The share market has been a roller coaster ride in 2021 with the Sensex reaching new highs. Many believe that the stocks investments are overvalued and there is an impending crash waiting to happen. The question then arises, what should investors do in such a scenario?
With the latest share market news being Sensex and Nifty reaching all-time highs, the most obvious questions that arise are:
Should an investor exit their investment?
Whether an investor should quit their investment at any point looking at the stock market condition is entirely dependent on the their risk aversion level.
We all know how difficult it is to form healthy habits. It’s much more difficult to get rid of terrible ones.
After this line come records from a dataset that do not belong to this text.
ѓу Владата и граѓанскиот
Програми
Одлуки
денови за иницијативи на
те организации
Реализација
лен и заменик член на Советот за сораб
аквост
When this reasoning is applied to investing, one common bad habit is trying to ‘time the market’.
In July 2020, a significant number of investors liquidated their portfolios. From a logical standpoint, it was the correct decision. Share market analysts expected the market to drop once again. But we are all aware of what happened next. So, it’s not always about being logically correct; it’s about forming a proper habit. Many of those investors returned to the market around October 2020, and it was uncomfortable for them to witness the market’s rise after selling their assets in anticipation of a decline.
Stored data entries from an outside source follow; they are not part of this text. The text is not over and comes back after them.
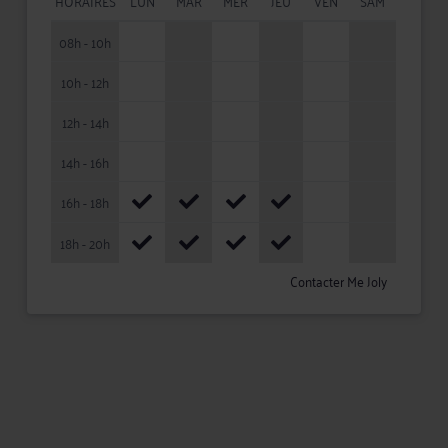
HORAIRES
LUN
MAR
MER
JEU
VEN
SAM
08h - 10h
10h - 12h
12h - 14h
14h - 16h
16h - 18h
18h - 20h
Contacter Me Joly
How to maximise market potential?
The stock market is at an all-time high, and all this while you have been waiting for the right time to start investing.
But it is essential to not get caught up in the euphoria. You never know where the market will be going at any given time. It would be a waste of time to wait for a market correction before investing. This is why you should get started right away, even if the market is at an all-time high. The markets will only continue to rise. Sure, there may be some bumps along the road, but the overall market trend will be upward looking, many experts believe.
Here are some tips that could help you maximise the market potential:
- Examine your portfolio and eliminate any value stocks that don’t appear to be useful anymore
- Rebalance your portfolio’s asset allocation
- Broaden your portfolio by including stocks with diverse market capitalisations
- Only invest in known financial products. Don’t put your money into new fund offers from investment firms
Where can an investor get both growth and good prices within the market?
High equity markets frequently coincide with low-interest rates, so there is no such thing as a good or terrible moment for any asset class. You may invest in funds with some fixed-income safety cushion, such as equity savings funds, or you can look at defensive funds like asset allocation funds at such high Sensex.
Instead of trying to outperform the market, you need to focus on your objectives and wait for your stock investments to improve. If your time horizon is longer than seven years, you must act like a company owner and continue to invest.